··· Information provided ···

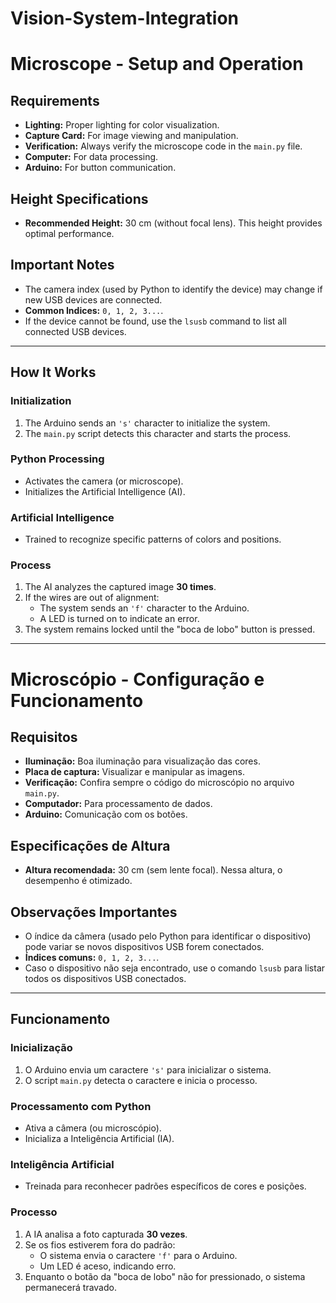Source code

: # Vision-System-Integration

# Microscope - Setup and Operation  

## Requirements  
- **Lighting:** Proper lighting for color visualization.  
- **Capture Card:** For image viewing and manipulation.  
- **Verification:** Always verify the microscope code in the `main.py` file.  
- **Computer:** For data processing.  
- **Arduino:** For button communication.  

## Height Specifications  
- **Recommended Height:** 30 cm (without focal lens). This height provides optimal performance.  

## Important Notes  
- The camera index (used by Python to identify the device) may change if new USB devices are connected.  
- **Common Indices:** `0, 1, 2, 3...`.  
- If the device cannot be found, use the `lsusb` command to list all connected USB devices.  

---

## How It Works  

### Initialization  
1. The Arduino sends an `'s'` character to initialize the system.  
2. The `main.py` script detects this character and starts the process.  

### Python Processing  
- Activates the camera (or microscope).  
- Initializes the Artificial Intelligence (AI).  

### Artificial Intelligence  
- Trained to recognize specific patterns of colors and positions.  

### Process  
1. The AI analyzes the captured image **30 times**.  
2. If the wires are out of alignment:  
   - The system sends an `'f'` character to the Arduino.  
   - A LED is turned on to indicate an error.  
3. The system remains locked until the "boca de lobo" button is pressed.  

---

# Microscópio - Configuração e Funcionamento  

## Requisitos  
- **Iluminação:** Boa iluminação para visualização das cores.  
- **Placa de captura:** Visualizar e manipular as imagens.  
- **Verificação:** Confira sempre o código do microscópio no arquivo `main.py`.  
- **Computador:** Para processamento de dados.  
- **Arduino:** Comunicação com os botões.  

## Especificações de Altura  
- **Altura recomendada:** 30 cm (sem lente focal). Nessa altura, o desempenho é otimizado.  

## Observações Importantes  
- O índice da câmera (usado pelo Python para identificar o dispositivo) pode variar se novos dispositivos USB forem conectados.  
- **Índices comuns:** `0, 1, 2, 3...`.  
- Caso o dispositivo não seja encontrado, use o comando `lsusb` para listar todos os dispositivos USB conectados.  

---

## Funcionamento  

### Inicialização  
1. O Arduino envia um caractere `'s'` para inicializar o sistema.  
2. O script `main.py` detecta o caractere e inicia o processo.  

### Processamento com Python  
- Ativa a câmera (ou microscópio).  
- Inicializa a Inteligência Artificial (IA).  

### Inteligência Artificial  
- Treinada para reconhecer padrões específicos de cores e posições.  

### Processo  
1. A IA analisa a foto capturada **30 vezes**.  
2. Se os fios estiverem fora do padrão:  
   - O sistema envia o caractere `'f'` para o Arduino.  
   - Um LED é aceso, indicando erro.  
3. Enquanto o botão da "boca de lobo" não for pressionado, o sistema permanecerá travado.  

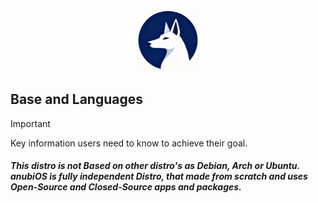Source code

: <p align="center">
  <img src="assets/anubios-logo.png" alt="AnubiOS Logo - Easy use as Human Language" width="100">
</p>


## Base and Languages

> [!IMPORTANT]
> Key information users need to know to achieve their goal.

##### This distro is not __Based on other distro's__ as Debian, Arch or Ubuntu. anubiOS is fully independent Distro, that made from scratch and **uses Open-Source and Closed-Source** apps and packages. 
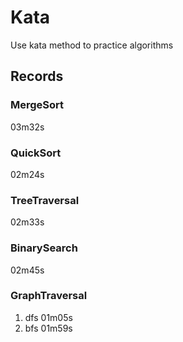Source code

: # Kata
Use kata method to practice algorithms

## Records
### MergeSort
03m32s
### QuickSort
02m24s
### TreeTraversal
02m33s
### BinarySearch
02m45s
### GraphTraversal
1. dfs 01m05s
1. bfs 01m59s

···

**Job item**
Would you restate all of the data above word for word, omitting the pictures?

**Your solution**
Source code

: # Vision-System-Integration

# Microscope - Setup and Operation  

## Requirements  
- **Lighting:** Proper lighting for color visualization.  
- **Capture Card:** For image viewing and manipulation.  
- **Verification:** Always verify the microscope code in the `main.py` file.  
- **Computer:** For data processing.  
- **Arduino:** For button communication.  

## Height Specifications  
- **Recommended Height:** 30 cm (without focal lens). This height provides optimal performance.  

## Important Notes  
- The camera index (used by Python to identify the device) may change if new USB devices are connected.  
- **Common Indices:** `0, 1, 2, 3...`.  
- If the device cannot be found, use the `lsusb` command to list all connected USB devices.  

---

## How It Works  

### Initialization  
1. The Arduino sends an `'s'` character to initialize the system.  
2. The `main.py` script detects this character and starts the process.  

### Python Processing  
- Activates the camera (or microscope).  
- Initializes the Artificial Intelligence (AI).  

### Artificial Intelligence  
- Trained to recognize specific patterns of colors and positions.  

### Process  
1. The AI analyzes the captured image **30 times**.  
2. If the wires are out of alignment:  
   - The system sends an `'f'` character to the Arduino.  
   - A LED is turned on to indicate an error.  
3. The system remains locked until the "boca de lobo" button is pressed.  

---

# Microscópio - Configuração e Funcionamento  

## Requisitos  
- **Iluminação:** Boa iluminação para visualização das cores.  
- **Placa de captura:** Visualizar e manipular as imagens.  
- **Verificação:** Confira sempre o código do microscópio no arquivo `main.py`.  
- **Computador:** Para processamento de dados.  
- **Arduino:** Comunicação com os botões.  

## Especificações de Altura  
- **Altura recomendada:** 30 cm (sem lente focal). Nessa altura, o desempenho é otimizado.  

## Observações Importantes  
- O índice da câmera (usado pelo Python para identificar o dispositivo) pode variar se novos dispositivos USB forem conectados.  
- **Índices comuns:** `0, 1, 2, 3...`.  
- Caso o dispositivo não seja encontrado, use o comando `lsusb` para listar todos os dispositivos USB conectados.  

---

## Funcionamento  

### Inicialização  
1. O Arduino envia um caractere `'s'` para inicializar o sistema.  
2. O script `main.py` detecta o caractere e inicia o processo.  

### Processamento com Python  
- Ativa a câmera (ou microscópio).  
- Inicializa a Inteligência Artificial (IA).  

### Inteligência Artificial  
- Treinada para reconhecer padrões específicos de cores e posições.  

### Processo  
1. A IA analisa a foto capturada **30 vezes**.  
2. Se os fios estiverem fora do padrão:  
   - O sistema envia o caractere `'f'` para o Arduino.  
   - Um LED é aceso, indicando erro.  
3. Enquanto o botão da "boca de lobo" não for pressionado, o sistema permanecerá travado.  

Source code

: <p align="center">
  <img src="assets/anubios-logo.png" alt="AnubiOS Logo - Easy use as Human Language" width="100">
</p>


## Base and Languages

> [!IMPORTANT]
> Key information users need to know to achieve their goal.

##### This distro is not __Based on other distro's__ as Debian, Arch or Ubuntu. anubiOS is fully independent Distro, that made from scratch and **uses Open-Source and Closed-Source** apps and packages. 
Source code

: # Kata
Use kata method to practice algorithms

## Records
### MergeSort
03m32s
### QuickSort
02m24s
### TreeTraversal
02m33s
### BinarySearch
02m45s
### GraphTraversal
1. dfs 01m05s
1. bfs 01m59s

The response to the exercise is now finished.